● **Required work**
Your answer should consist of each line below that includes the word "down".

● **Data supplied**

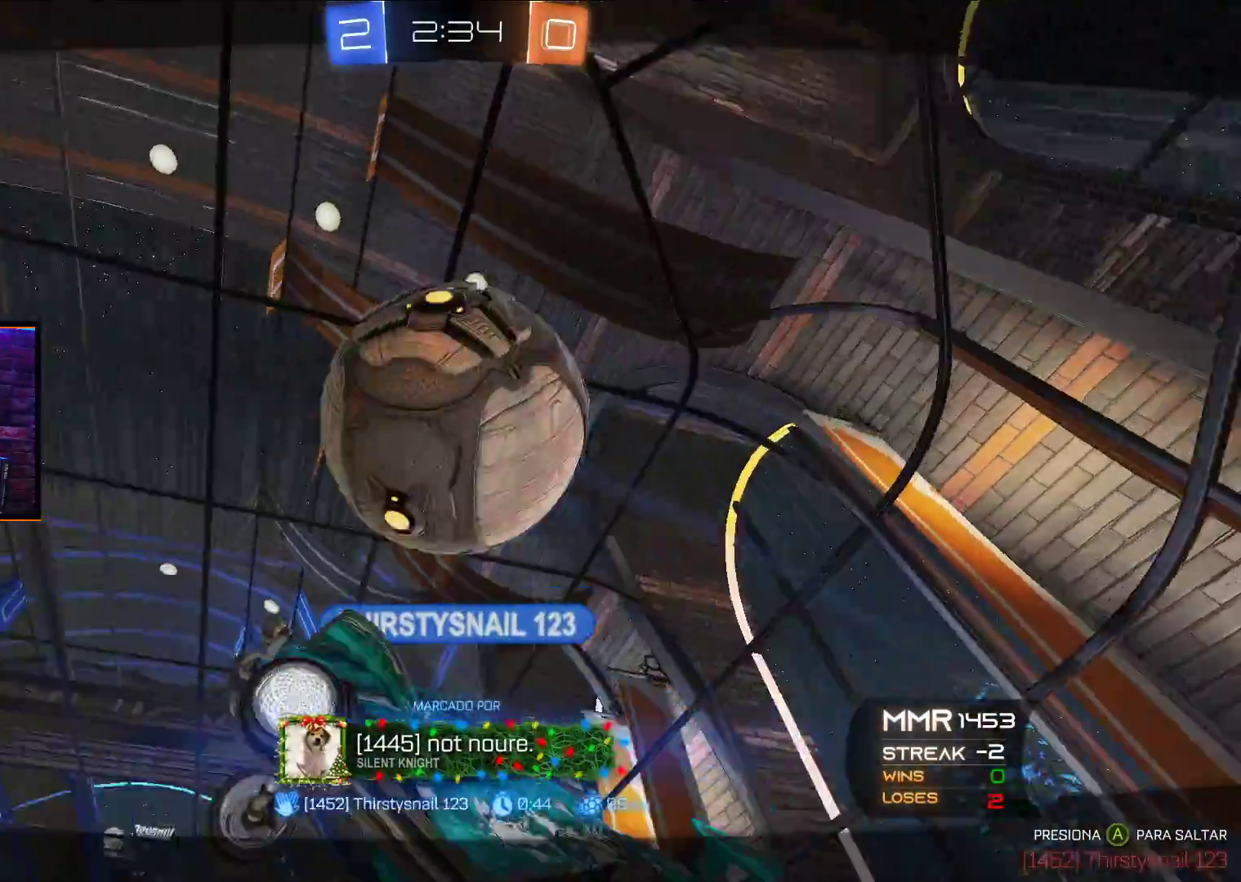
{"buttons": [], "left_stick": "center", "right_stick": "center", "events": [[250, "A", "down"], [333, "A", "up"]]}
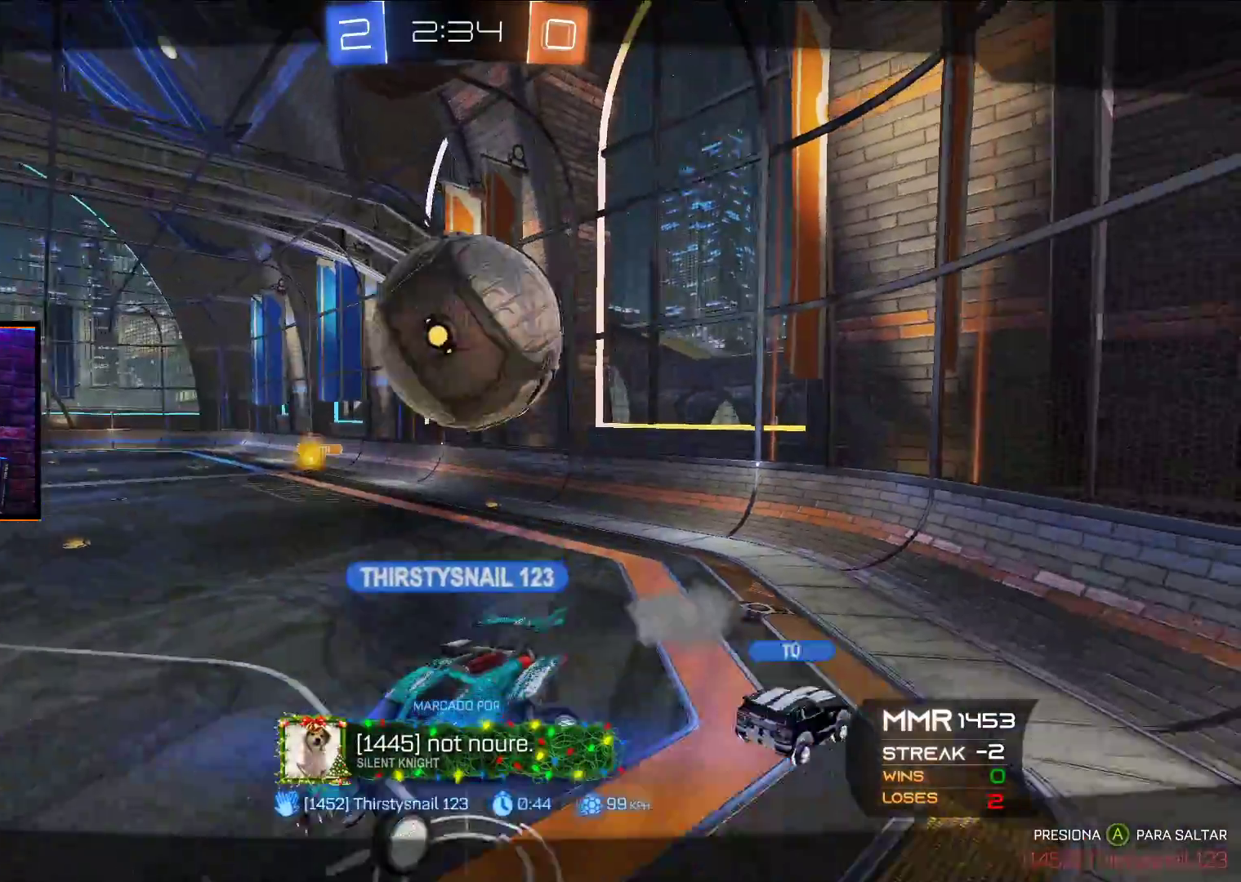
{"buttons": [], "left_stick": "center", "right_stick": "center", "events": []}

...

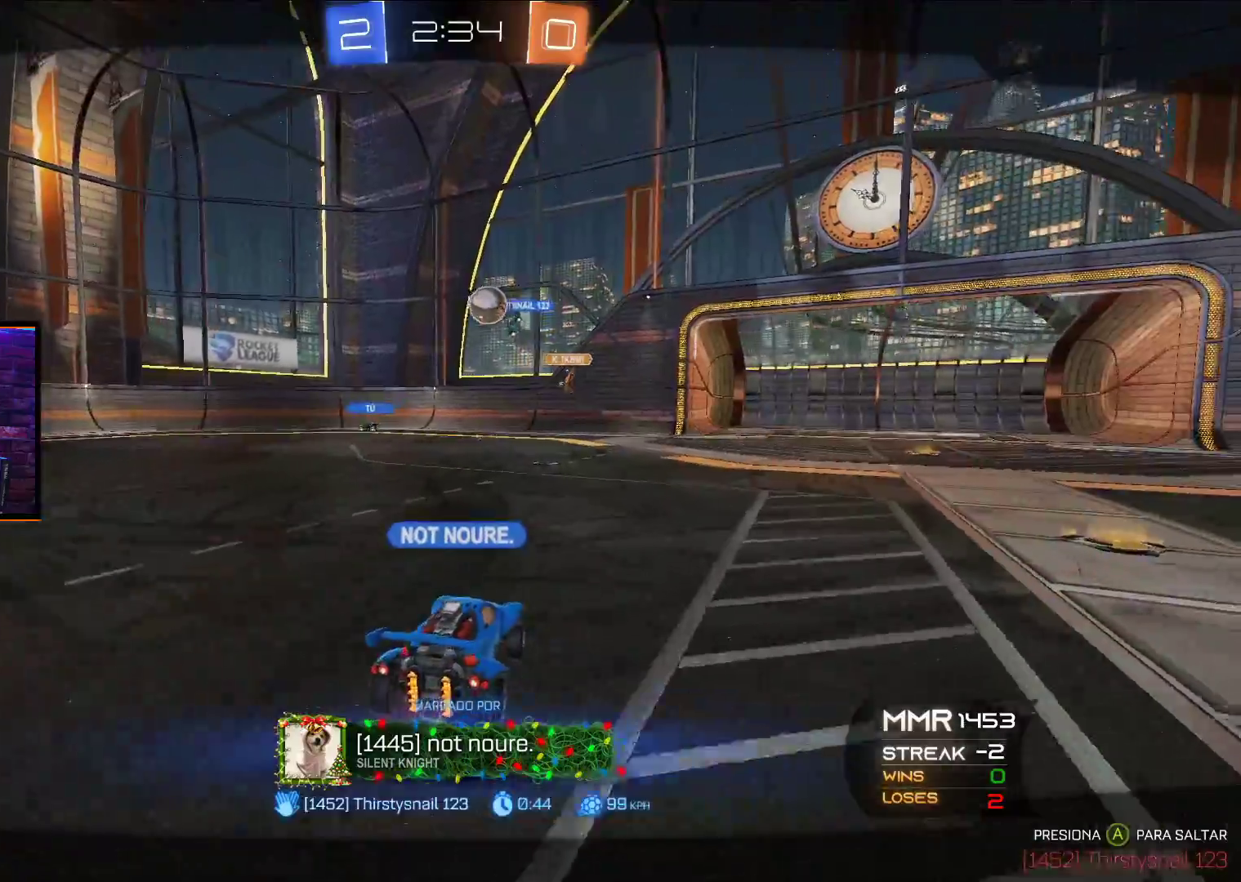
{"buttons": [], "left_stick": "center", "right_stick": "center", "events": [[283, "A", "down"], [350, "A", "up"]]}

...

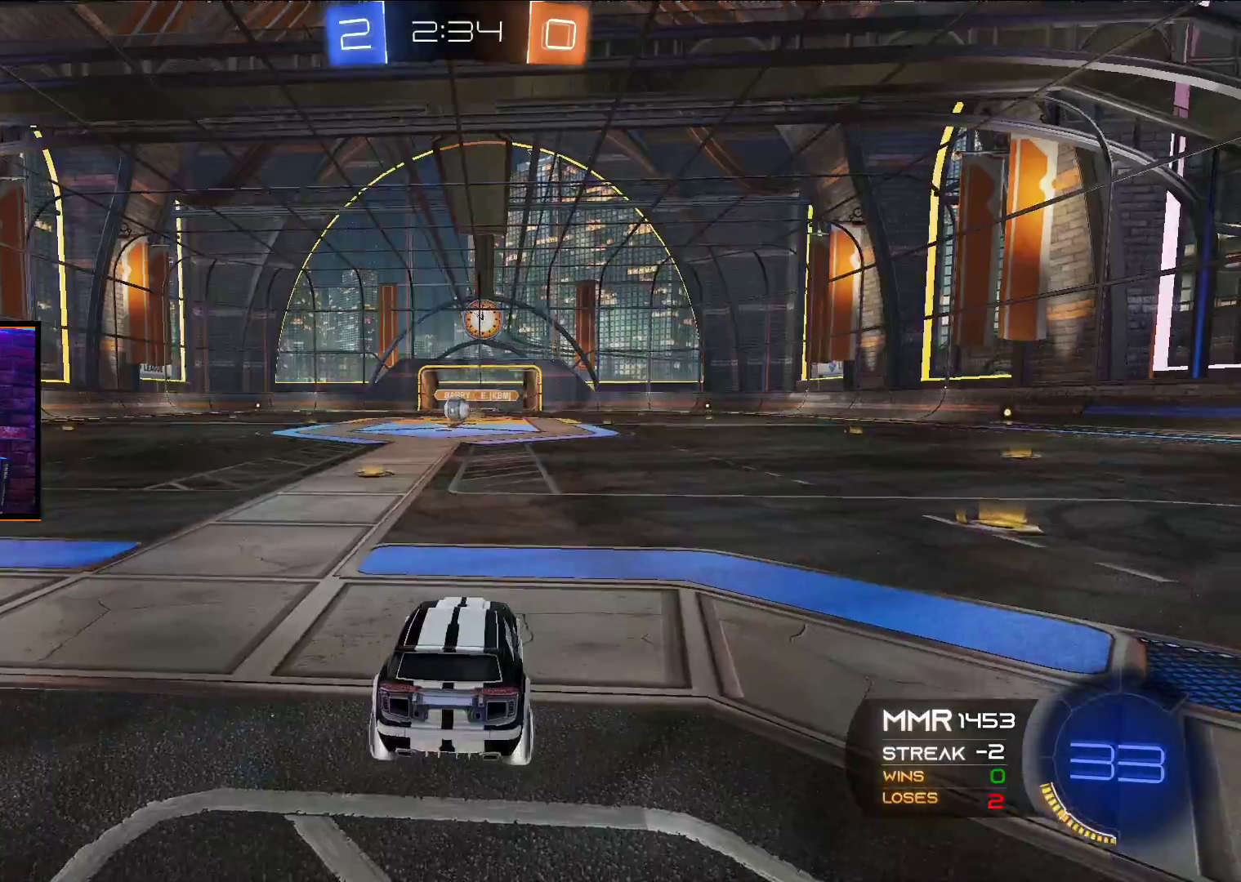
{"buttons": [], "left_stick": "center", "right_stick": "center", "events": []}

● **Output for this task**
{"buttons": [], "left_stick": "center", "right_stick": "center", "events": [[250, "A", "down"], [333, "A", "up"]]}
{"buttons": [], "left_stick": "center", "right_stick": "center", "events": [[283, "A", "down"], [350, "A", "up"]]}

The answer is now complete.